===== Data provided =====

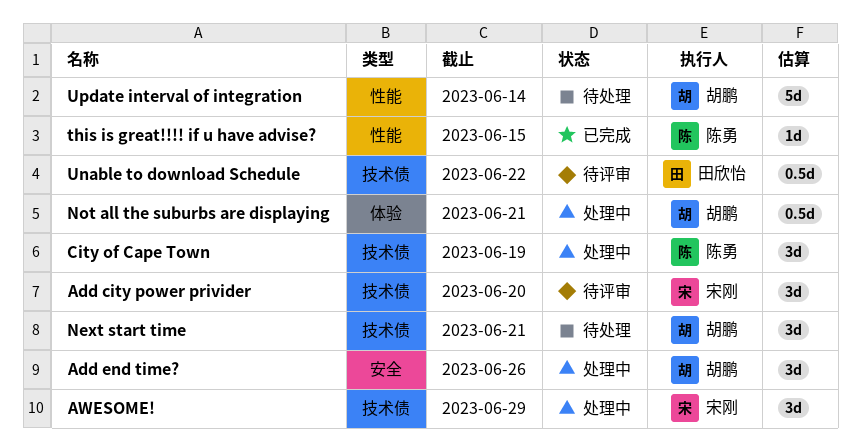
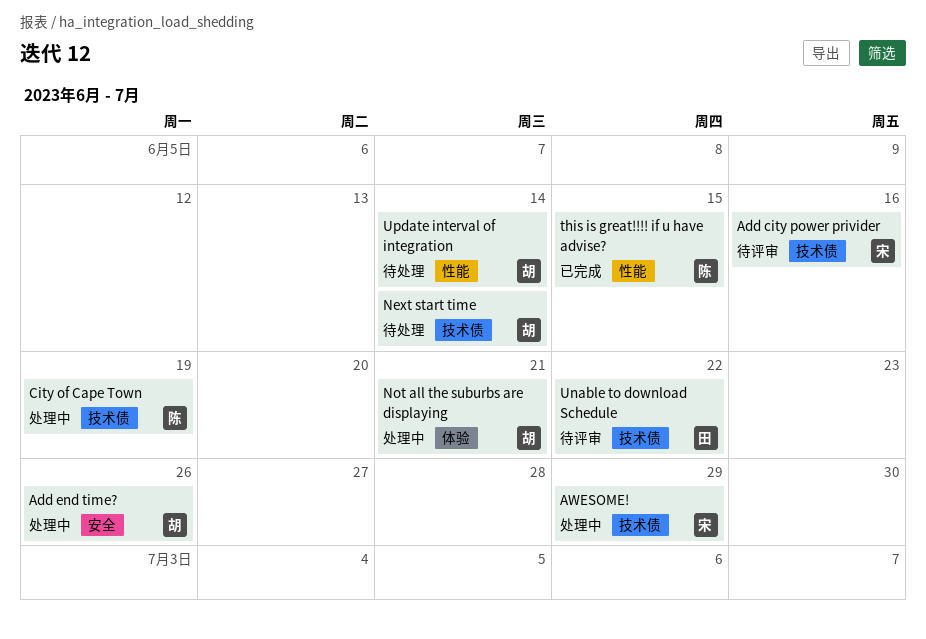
Add city power privider, due: Jun 20 -> Jun 16
Next start time, due: Jun 21 -> Jun 14

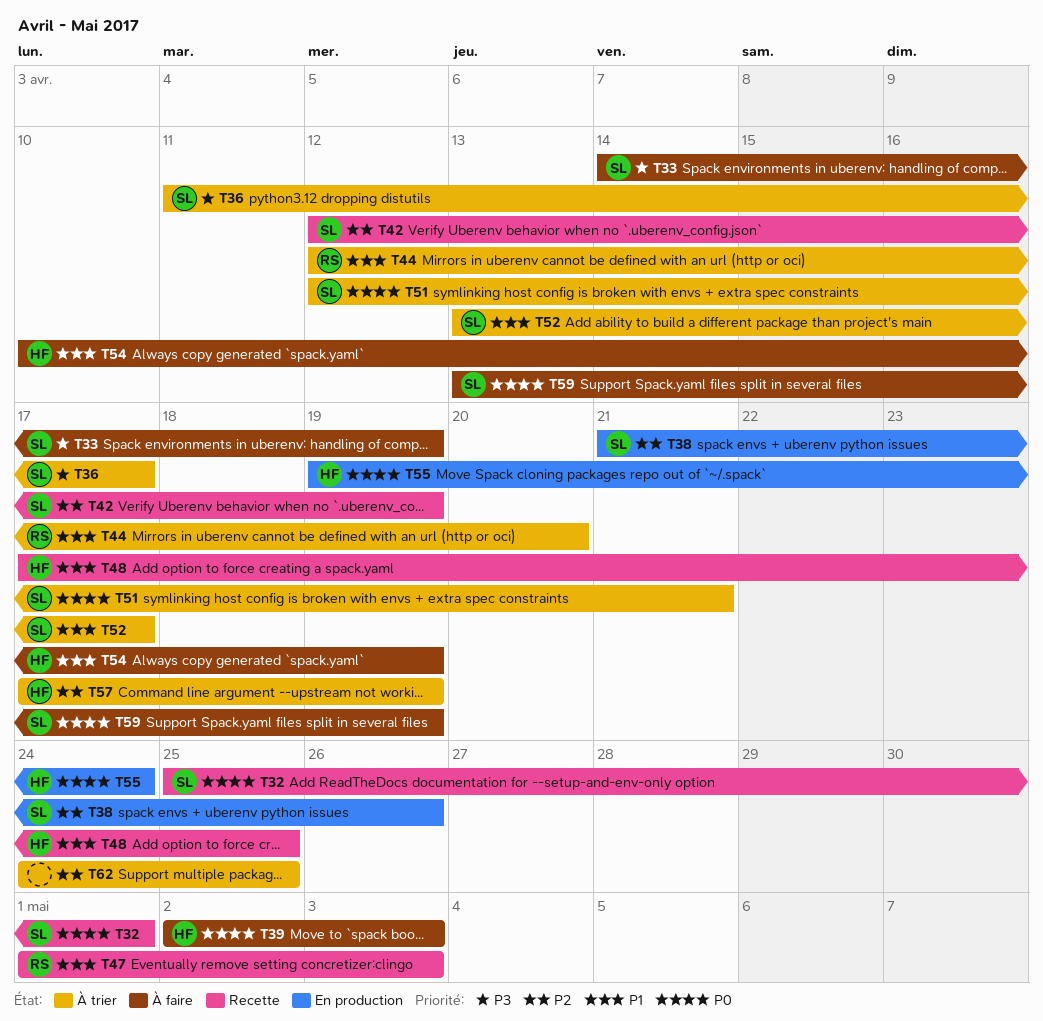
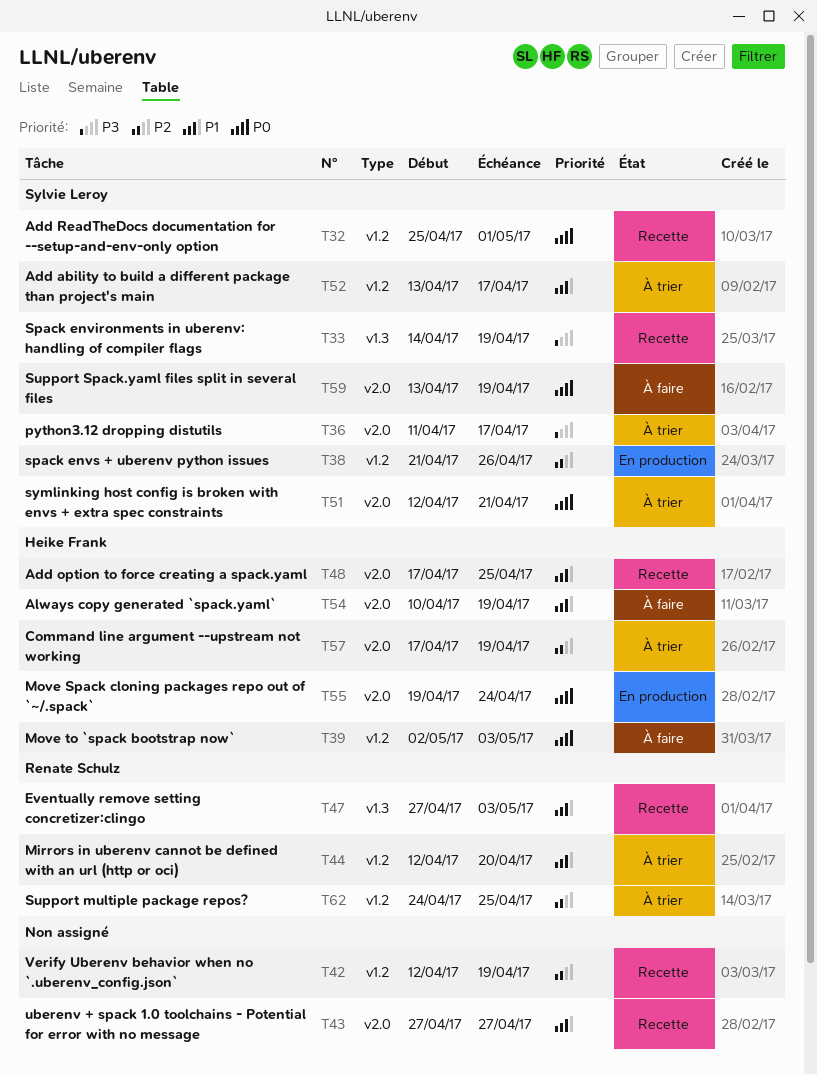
T33, status: À faire -> Recette
T42, owner: Sylvie Leroy -> none
T43: none -> present
T47, start: May 1 -> Apr 27
T62, owner: none -> Renate Schulz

=====

- _Assigned task_: Print out the records in full and exactly, dropping every picture.

- _Solution_:
Add city power privider, due: Jun 20 -> Jun 16
Next start time, due: Jun 21 -> Jun 14

T33, status: À faire -> Recette
T42, owner: Sylvie Leroy -> none
T43: none -> present
T47, start: May 1 -> Apr 27
T62, owner: none -> Renate Schulz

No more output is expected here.